Wherever "hàng" occurs in the entries, copy the line that holds it.

Records for this exercise section start

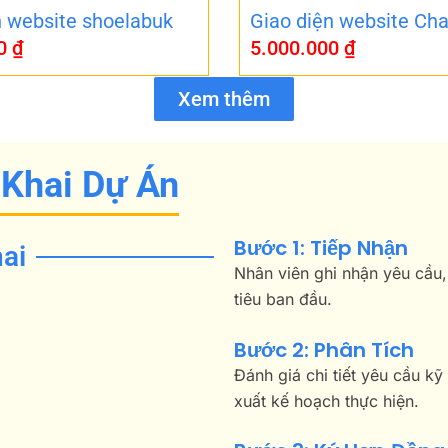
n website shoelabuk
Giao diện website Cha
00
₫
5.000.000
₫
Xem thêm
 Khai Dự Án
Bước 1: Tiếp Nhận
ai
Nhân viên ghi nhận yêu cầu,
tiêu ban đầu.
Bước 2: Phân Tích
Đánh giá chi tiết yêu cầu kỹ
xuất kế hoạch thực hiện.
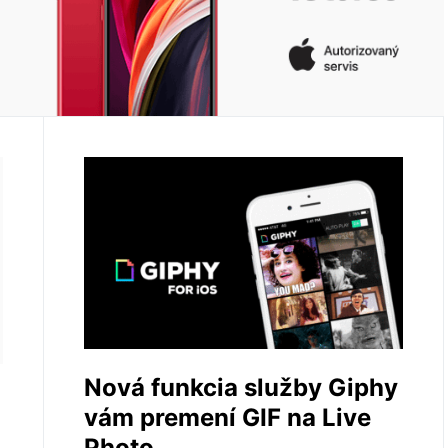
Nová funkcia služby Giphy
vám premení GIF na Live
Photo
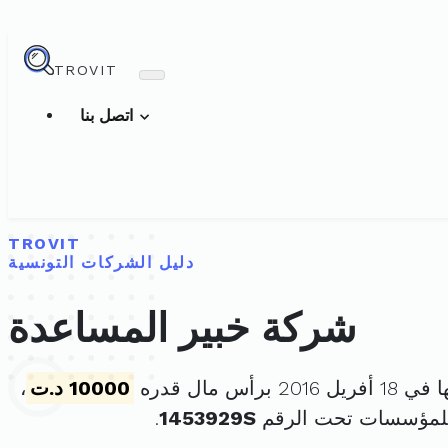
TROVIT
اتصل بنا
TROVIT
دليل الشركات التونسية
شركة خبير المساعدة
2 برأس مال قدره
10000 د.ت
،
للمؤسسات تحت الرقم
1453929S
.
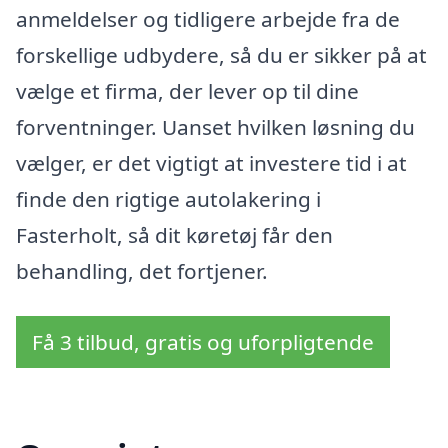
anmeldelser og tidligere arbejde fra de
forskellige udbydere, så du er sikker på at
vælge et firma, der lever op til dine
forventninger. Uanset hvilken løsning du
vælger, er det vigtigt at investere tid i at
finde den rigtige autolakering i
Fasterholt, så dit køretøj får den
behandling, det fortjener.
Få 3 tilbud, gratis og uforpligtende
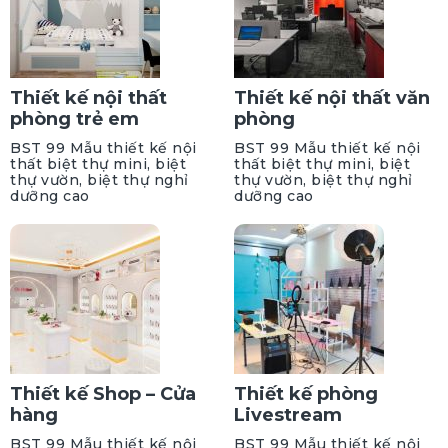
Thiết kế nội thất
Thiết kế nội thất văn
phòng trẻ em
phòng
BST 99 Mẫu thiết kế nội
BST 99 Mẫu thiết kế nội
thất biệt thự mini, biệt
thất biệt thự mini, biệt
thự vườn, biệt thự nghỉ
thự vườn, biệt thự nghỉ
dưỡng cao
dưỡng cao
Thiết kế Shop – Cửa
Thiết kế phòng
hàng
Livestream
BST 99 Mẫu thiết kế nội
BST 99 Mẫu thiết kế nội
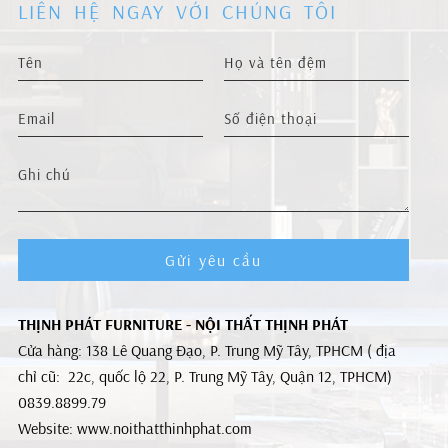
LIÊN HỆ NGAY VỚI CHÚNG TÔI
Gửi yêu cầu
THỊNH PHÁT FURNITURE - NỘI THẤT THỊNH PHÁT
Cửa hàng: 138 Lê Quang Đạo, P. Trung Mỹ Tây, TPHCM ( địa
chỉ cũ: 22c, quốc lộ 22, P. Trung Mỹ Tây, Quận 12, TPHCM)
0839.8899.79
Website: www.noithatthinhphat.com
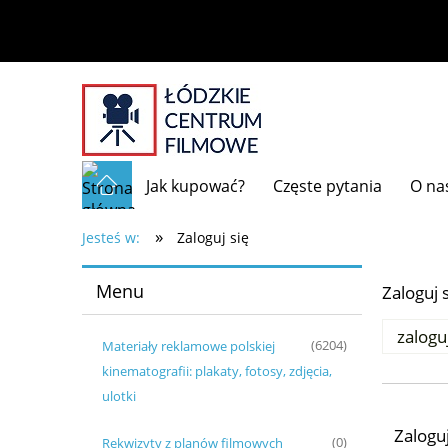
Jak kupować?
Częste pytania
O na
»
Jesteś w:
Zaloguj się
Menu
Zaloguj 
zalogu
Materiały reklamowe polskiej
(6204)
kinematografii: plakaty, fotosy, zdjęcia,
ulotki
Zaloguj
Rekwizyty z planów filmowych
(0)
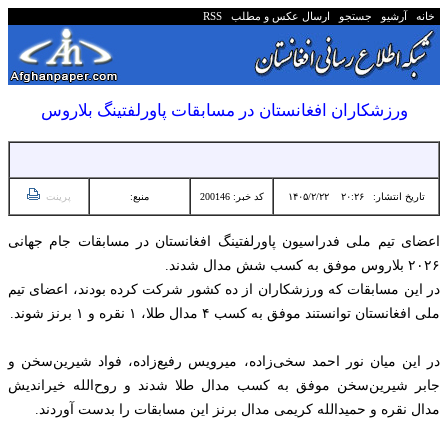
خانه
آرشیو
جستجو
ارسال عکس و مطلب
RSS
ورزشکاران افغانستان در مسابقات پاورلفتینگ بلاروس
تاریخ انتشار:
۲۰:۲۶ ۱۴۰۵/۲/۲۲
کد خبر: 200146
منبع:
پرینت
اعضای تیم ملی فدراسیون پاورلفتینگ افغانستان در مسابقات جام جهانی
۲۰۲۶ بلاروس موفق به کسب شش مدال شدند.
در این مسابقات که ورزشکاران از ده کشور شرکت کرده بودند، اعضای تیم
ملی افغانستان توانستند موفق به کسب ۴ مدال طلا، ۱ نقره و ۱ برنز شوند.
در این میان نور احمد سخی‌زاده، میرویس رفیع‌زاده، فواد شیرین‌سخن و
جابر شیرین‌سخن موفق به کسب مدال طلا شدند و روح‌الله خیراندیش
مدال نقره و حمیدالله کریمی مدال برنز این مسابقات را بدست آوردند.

Records for this exercise section end

# Completed task:
hàng
Cửa hàng: 138 Lê Quang Đạo, P. Trung Mỹ Tây, TPHCM ( địa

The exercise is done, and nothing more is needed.